What’s really wrong here is not that it’s an unrealistic fantasy, but that it’s not unrealistic or fantastical enough. Played as a walk-on-the-wild-side steamy treat, or as a low-brow satire of small-town sexual hijinks and eccentricity, it has potential. But presented as marginal, basic-cable realism, “The Client List” is without even a single all-natural fiber of credibility or sheet-raising sensuality. Plot threads are generated and resolved with alarming simplicity or simple-mindedness, and characterization is as thin as a layer of massage oil.

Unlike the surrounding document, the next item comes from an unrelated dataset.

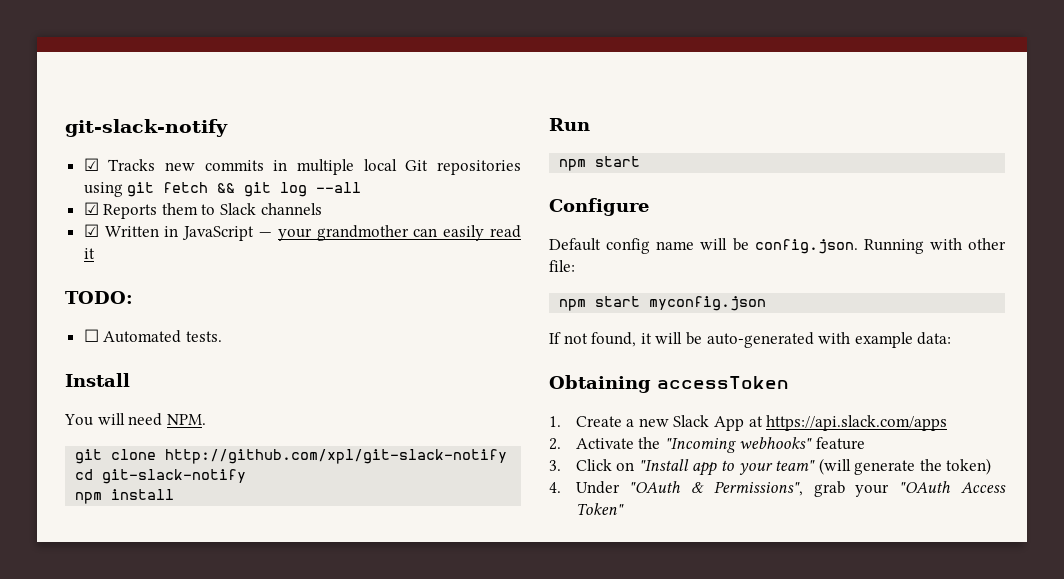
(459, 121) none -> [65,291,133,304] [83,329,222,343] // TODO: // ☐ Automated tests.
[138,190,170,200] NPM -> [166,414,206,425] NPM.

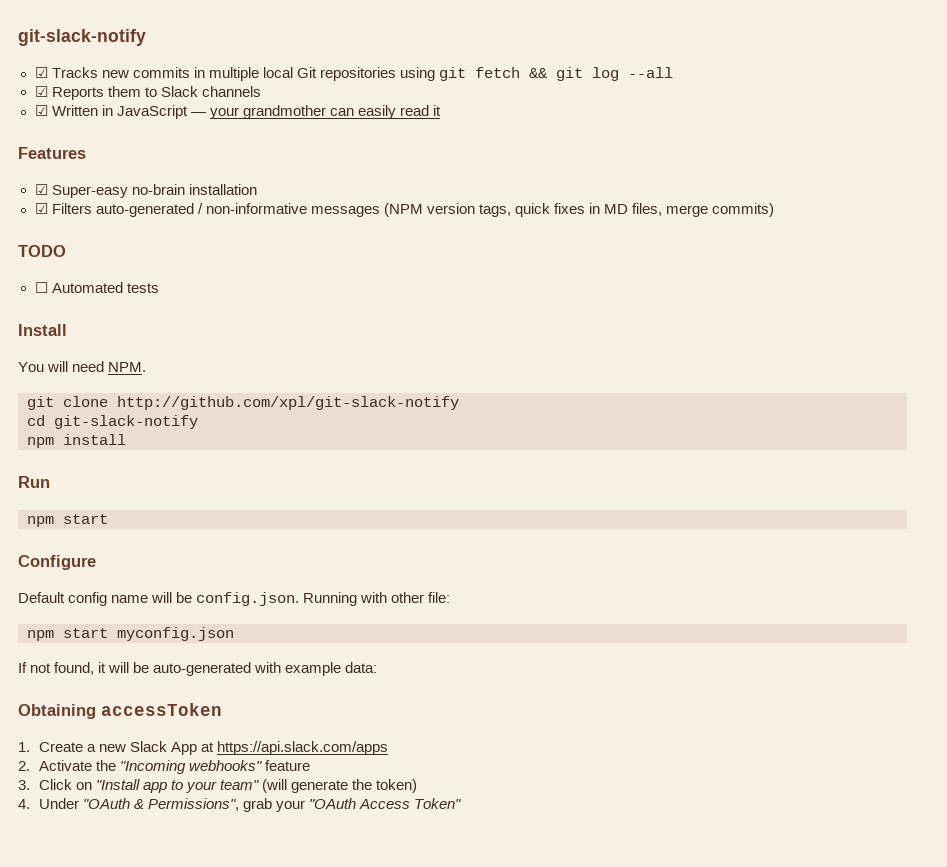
[65,291,133,304] TODO: -> [18,147,86,159] [34,184,257,198] [34,203,775,217] [18,245,66,257] Features // ☑ Super-easy no-brain installation // ☑ Filters auto-generated / non-informative messages (NPM version tags, quick fixes in MD files, merge commits) // TODO
[185,331,222,342] tests. -> [126,283,159,293] tests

The creators, including Hewitt as co-executive producer, have hedged their bets on all counts in search of some manner of dubious ‘good-taste.’ In this first season, it’s pretty clear they’re going to have to up the ante to make this mess something more than the TV equivalent of a pulled groin muscle or a viewer drinking game waiting to happen. In the fantasy realm of Lifetime, that seems unlikely to happen.
Video:
“The Client List – Season One” is presented in 1.78:1 anamorphic widescreen. To judge by the three-disc set on a single spindle in the slip case, even the makers see it as disposable. There are subtitle tracks in English, English SDH, French, Spanish and Portuguese. The picture quality is that of standard high-def TV, meaning the cleavage and shirtless beefcake is rendered in satisfying but unremarkable detail.
Audio:
The audio track is English 5.1 Dolby Digital, with an option for Spanish 5.1 Dolby Digital. Again, TV standard issue, nothing especially noteworthy or troublesome.
Extras:
On Disc One: a set of negligible deleted scenes
On Disc Two: outtakes that are mildly amusing, and deleted scenes
On Disc Three: more forgettable deleted scenes, and trailers for films that Lifetime viewers might find interesting.
Parting thoughts:
Too coyly middle-brow and discreet to be soft-core porn, too straight-faced to be satire, not over-the-top enough to be a guilty pleasure, Jennifer Love Hewitt’s massage parlor drama “The Client List” will rub almost everyone the wrong way.